Thursday, June 9, 2011

One last thing about my birthday...

In preparation for the two and half days I’ll be lounging by the pool at a beautiful resort (see The Phoenecian), I got my nails done: fingers and toes!!


A mani/pedi combo defines luxury for me. And even though the color and perfection of my nails will be do me no good this time next week (remember the hiking/camping portion of the trip?), I went for it. Plus, I had a birthday gift certificate from a very generous friend.

While I was relaxing with my feet in the bubbly pool of warm water, thanking my friend for knowing THIS was just what I needed AND thanking the universe for giving me a FRIEND who knows THIS is just what I needed, I realized that I wouldn’t be able to let my birthday go just yet.

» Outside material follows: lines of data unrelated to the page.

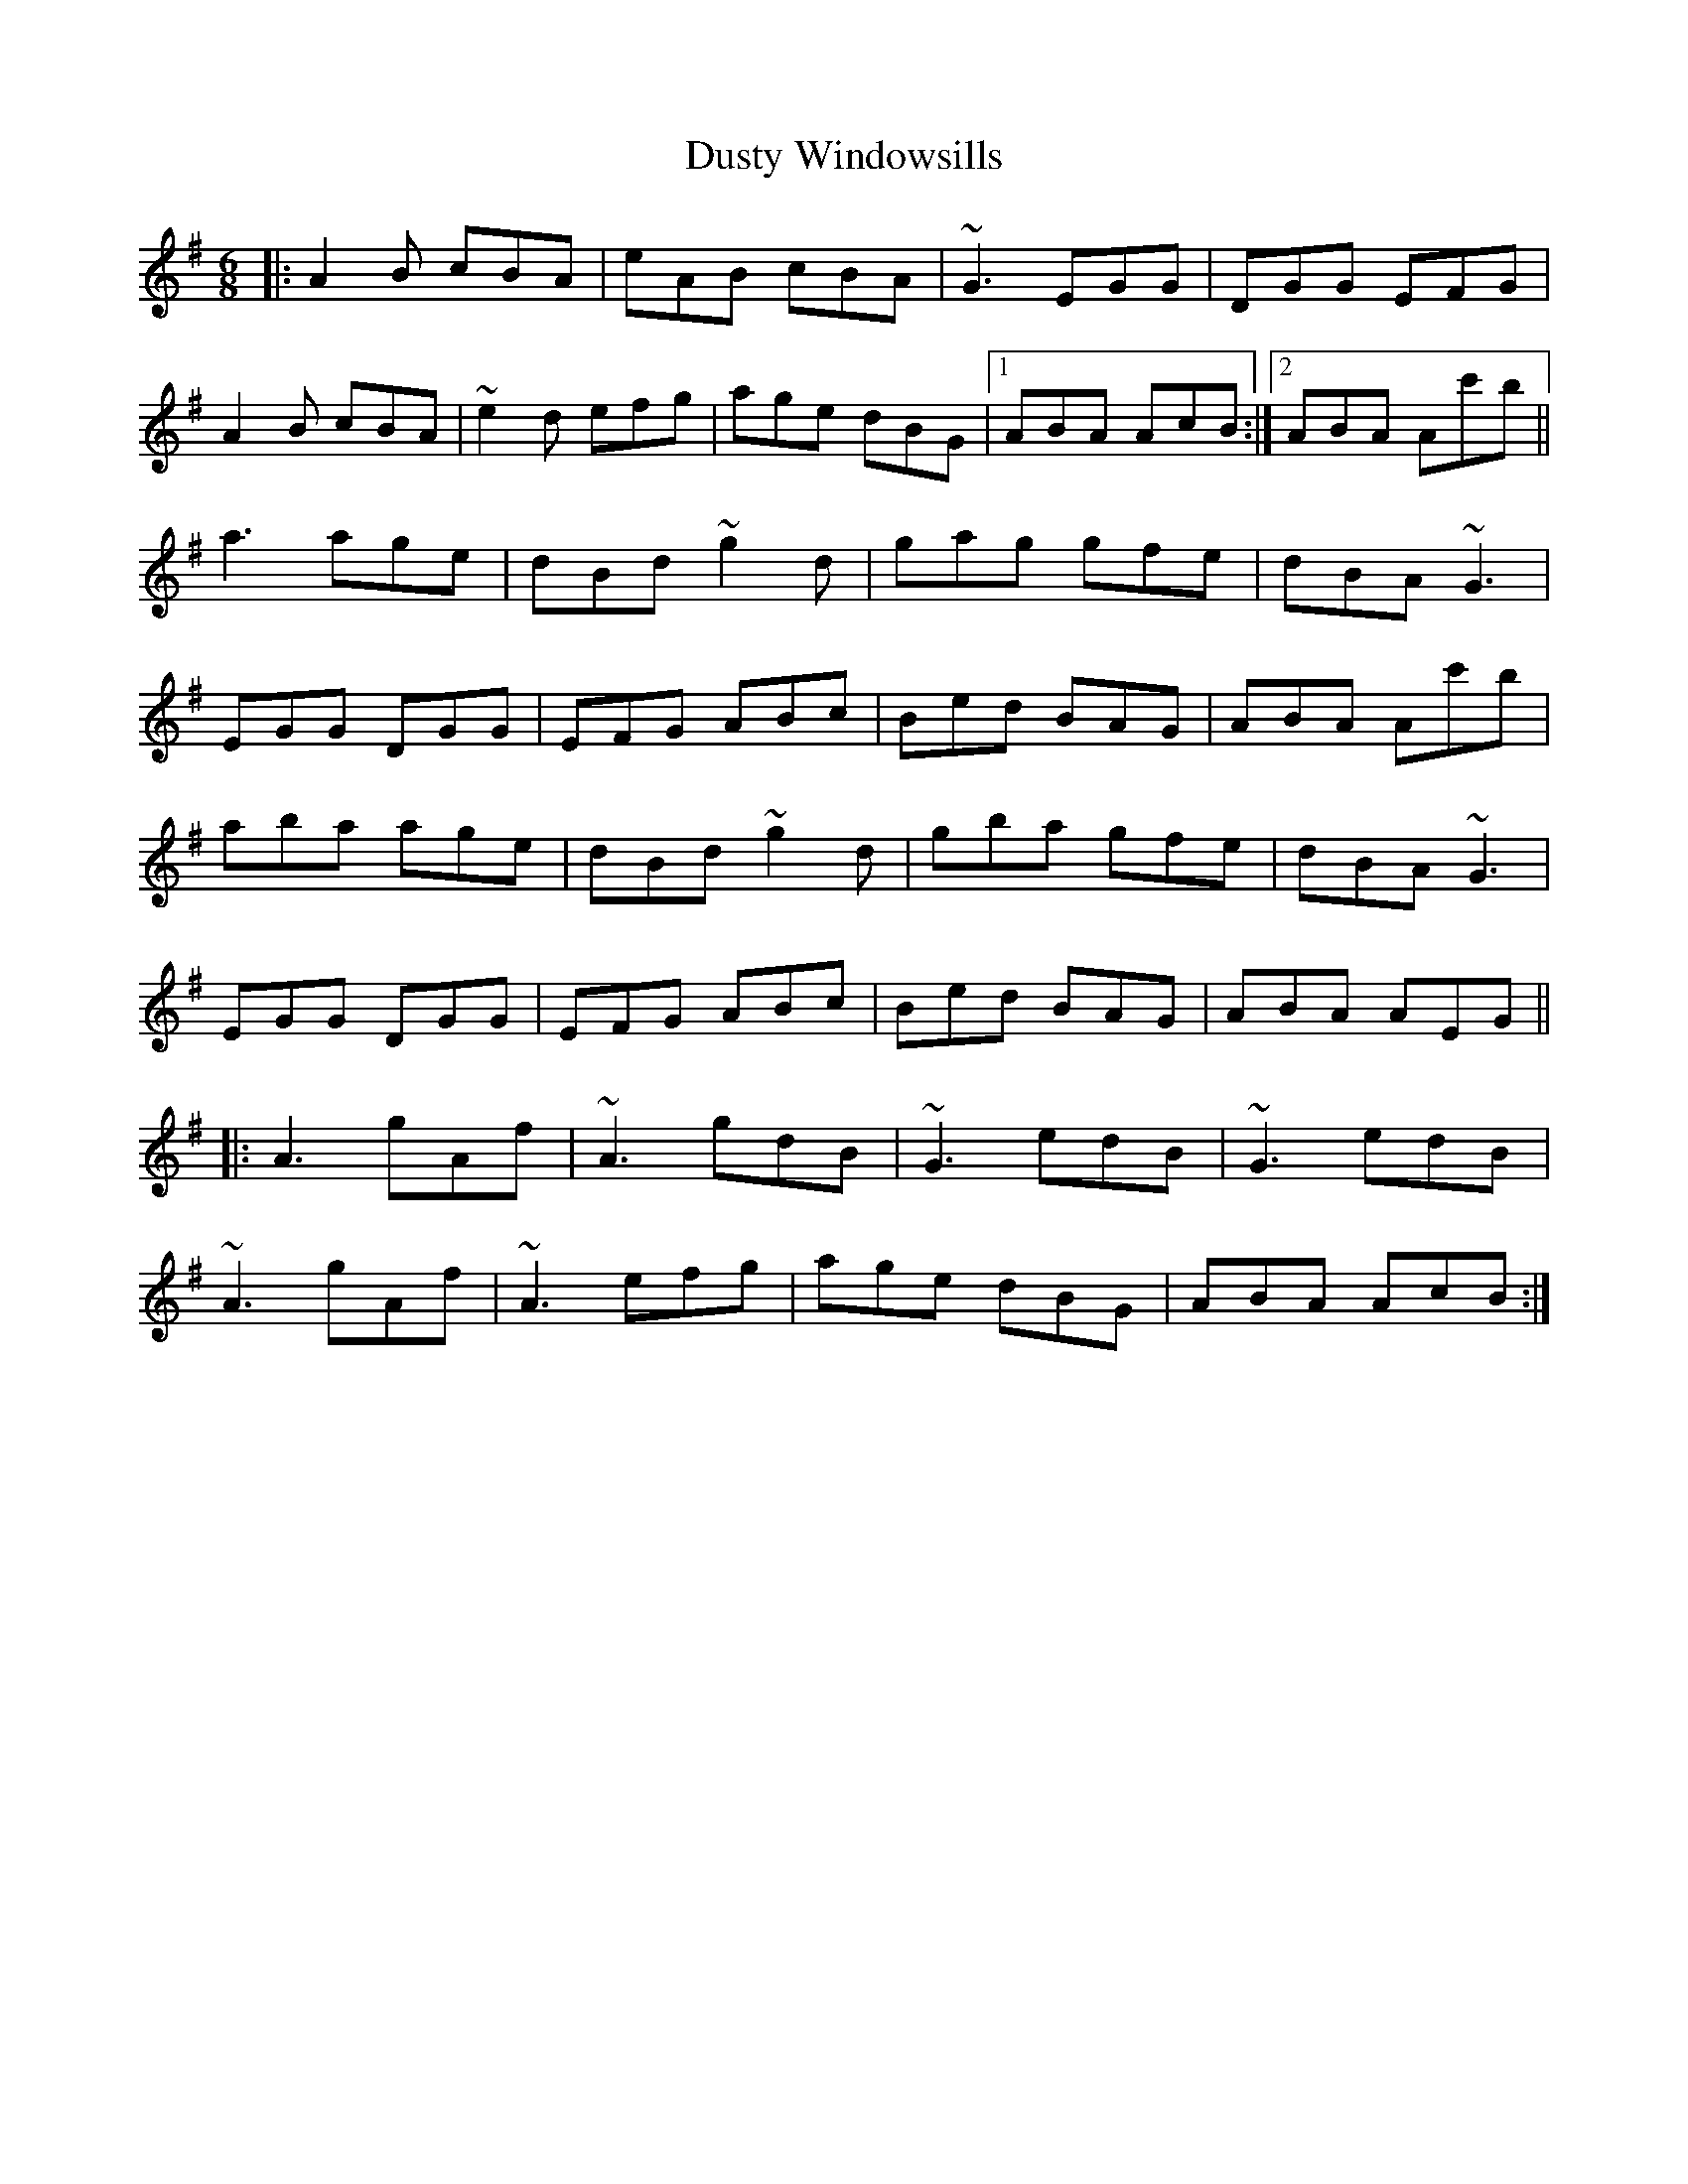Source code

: X: 11265
T: Dusty Windowsills
R: jig
M: 6/8
K: Adorian
|:A2B cBA|eAB cBA|~G3 EGG|DGG EFG|
A2B cBA|~e2d efg|age dBG|1 ABA AcB:|2 ABA Ac'b||
a3 age|dBd ~g2d|gag gfe|dBA ~G3|
EGG DGG|EFG ABc|Bed BAG|ABA Ac'b|
aba age|dBd ~g2d|gba gfe|dBA ~G3|
EGG DGG|EFG ABc|Bed BAG|ABA AEG||
|:A3 gAf|~A3 gdB|~G3 edB|~G3 edB|
~A3 gAf|~A3 efg|age dBG|ABA AcB:|


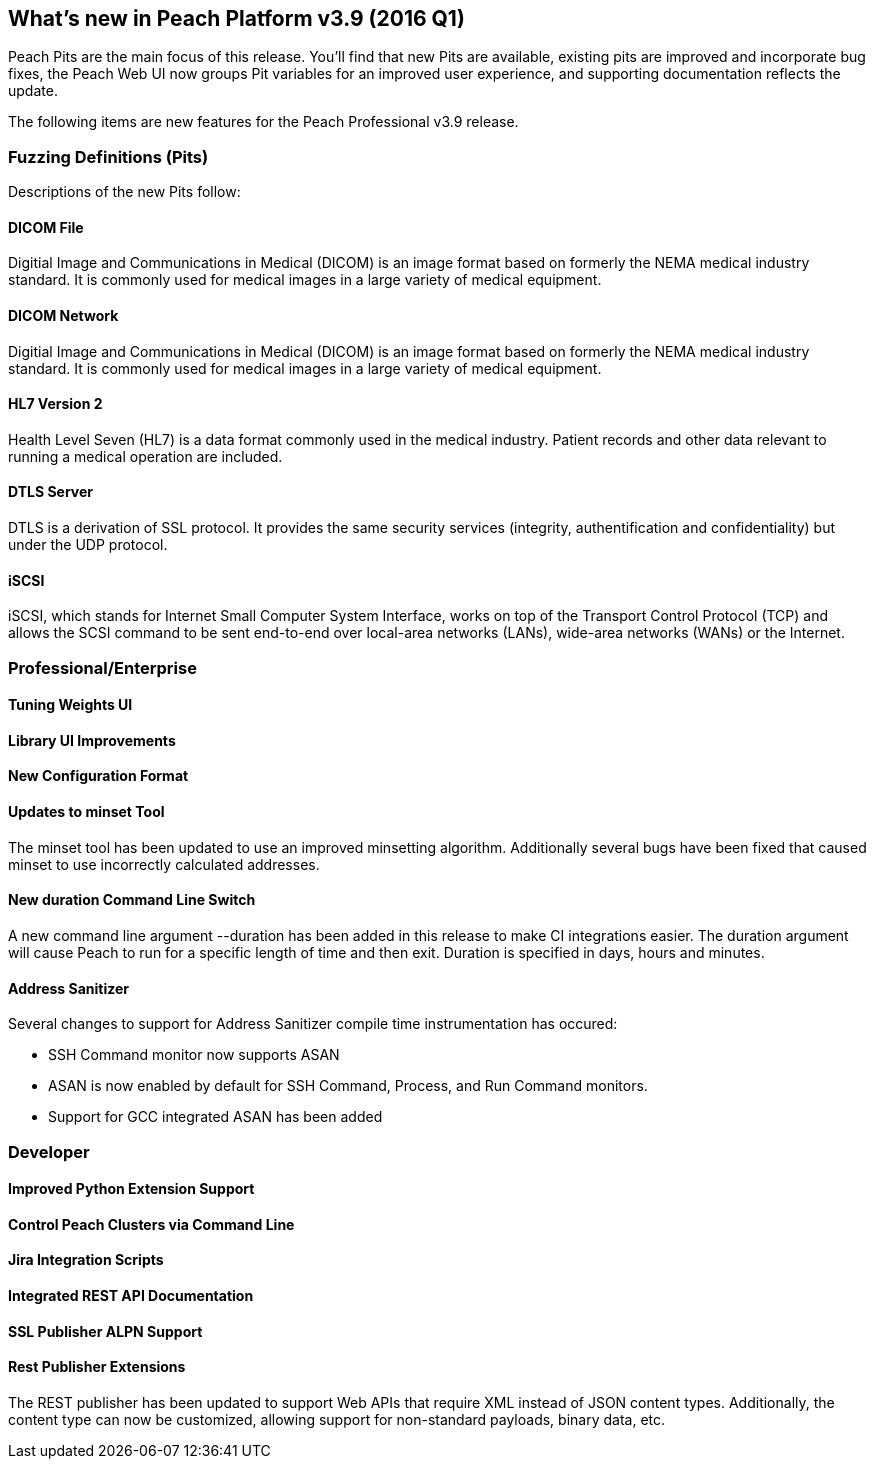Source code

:<<<

[[Brand_new_items]]
== What's new in Peach Platform v3.9 (2016 Q1)

Peach Pits are the main focus of this release. You'll find that new Pits are available, existing pits are improved and incorporate bug fixes, the Peach Web UI now groups Pit variables for an improved user experience, and supporting documentation reflects the update.

The following items are new features for the Peach Professional v3.9 release.

=== Fuzzing Definitions (Pits)

Descriptions of the new Pits follow:

==== DICOM File

Digitial Image and Communications in Medical (DICOM) is an image
format based on formerly the NEMA medical industry standard. It is
commonly used for medical images in a large variety of medical
equipment.

==== DICOM Network

Digitial Image and Communications in Medical (DICOM) is an image
format based on formerly the NEMA medical industry standard. It is
commonly used for medical images in a large variety of medical
equipment.

==== HL7 Version 2

Health Level Seven (HL7) is a data format commonly used in the medical
industry. Patient records and other data relevant to running a medical
operation are included.

==== DTLS Server

DTLS is a derivation of SSL protocol. It provides the same security services (integrity, authentification and confidentiality) but under the UDP protocol.

==== iSCSI

iSCSI, which stands for Internet Small Computer System Interface, works on top of the Transport Control Protocol (TCP) and allows the SCSI command to be sent end-to-end over local-area networks (LANs), wide-area networks (WANs) or the Internet.

=== Professional/Enterprise

==== Tuning Weights UI

==== Library UI Improvements

==== New Configuration Format



==== Updates to minset Tool

The minset tool has been updated to use an improved minsetting algorithm.  Additionally several bugs have been fixed that caused minset to use incorrectly calculated addresses.

==== New +duration+ Command Line Switch

A new command line argument +--duration+ has been added in this release to make CI integrations easier.  The duration argument will cause Peach to run for a specific length of time and then exit.  Duration is specified in days, hours and minutes.

==== Address Sanitizer

Several changes to support for Address Sanitizer compile time instrumentation has occured:

* SSH Command monitor now supports ASAN
* ASAN is now enabled by default for SSH Command, Process, and Run Command monitors.
* Support for GCC integrated ASAN has been added

=== Developer

==== Improved Python Extension Support

==== Control Peach Clusters via Command Line

==== Jira Integration Scripts

==== Integrated REST API Documentation

==== SSL Publisher ALPN Support

==== Rest Publisher Extensions

The REST publisher has been updated to support Web APIs that require XML instead of JSON content types. Additionally, the content type can now be customized, allowing support for non-standard payloads, binary data, etc.

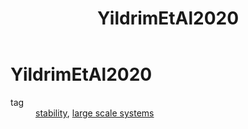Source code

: #+TITLE: YildrimEtAl2020
#+ROAM_KEY: cite:YildrimEtAl2020
#+ROAM_TAGS: article

* YildrimEtAl2020
:PROPERTIES:
:NOTER_DOCUMENT: ../../docsThese/bibliography/YildrimEtAl2020.pdf
:END:
- tag :: [[file:20200504113017-stability.org][stability]], [[file:20200512110355-large_scale_systems.org][large scale systems]]
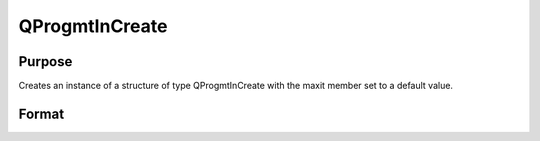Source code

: 
QProgmtInCreate
==============================================

Purpose
----------------
Creates an instance of a structure of type
QProgmtInCreate with the maxit member set to a default value.

Format
----------------
.. function:: QProgmtInCreate()

    :returns: s (*TODO*), instance of structure of type QProgmtIn.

Besides posting my toes, there are a few special things I want to pass along—acts of kindness towards me on my birthday that deserve a little shout out.

I want to remember Adrienne’s gifts: how she went around the house and collected things that I already own and wrapped them up. She said, “Sometimes it’s fun to see your old stuff as new stuff.” I like that she is so effortlessly profound about a bar of soap from Pier One circa 2007, a mini notebook (already noted on several pages), a painted frame she gave me last year for Mother’s Day AND my 42nd birthday, and a Ziploc of gummi bears.

But then there was the note that she gave me that reminded me how she’s also effortlessly kind. She wrote me a happy birthday greeting and then had HER WHOLE 3rd GRADE CLASS sign too.

I want to remember the “Adopt-a-Pilot” assignment that Andrew did earlier in the year that just happened, on my birthday, to show up in his school “mail” (his homework and other class assignments from the previous week). Andrew was asked to identify a person in his life that reminds him of airline pilot and why. He wrote about ME!! Yes, me, his mom. Why? He said I’m fearless. (Really? Me?) At first, I thought my 11 year old was plugging easy information into a boring and random question but his answer made me cry and feel proud of him (and me!).

Andrew wrote that I am fearless because of the small things that I do in my everyday life that make other people nervous—like talking in front of a class every day. He said that even though I am old (HA!!!) that I try things like rock climbing and canoeing even if I know that I won’t be good at them.

But he really got me when he wrote this: “She cried at a public reading of one of her essays. She cried in front of all these people and I thought she would be embarrassed. At bedtime she told me she was embarrassed but got over it because her crying was a true feeling. She told me that telling the truth is important. She always tells the truth and so most of all, that makes my mom fearless.”

I’m crying right now trying to finish this post. Isn’t that the most beautiful gift a mom could ever get? But there was more…

I want to remember that Robin called me—actually rang me up on my home phone (!!!) to say happy birthday. I sat in the living room talking and laughing like a teenager with a best friend. It was priceless and thoughtful and serendipitous all in one!

I want to remember that I got over 100 well wishes on Facebook. And I know that happens to lots of people of their birthdays too. But I especially loved the way my wall of messages listed out the names of friends past and present, from my childhood friends to students I had in class last semester. There’s a THIS IS YOUR LIFE feeling to seeing so many names and corresponding little pics, popping up in no particular order to say “Happy Birthday.” It made me feel popular and loved and more a part of the world than I feel on a regular old day.

A huge HUG and a huge THANK YOU to the entire universe for making the first day of my 43rd year SO AWESOME!!

And now, I promise, my birthday is over and I’ll move on.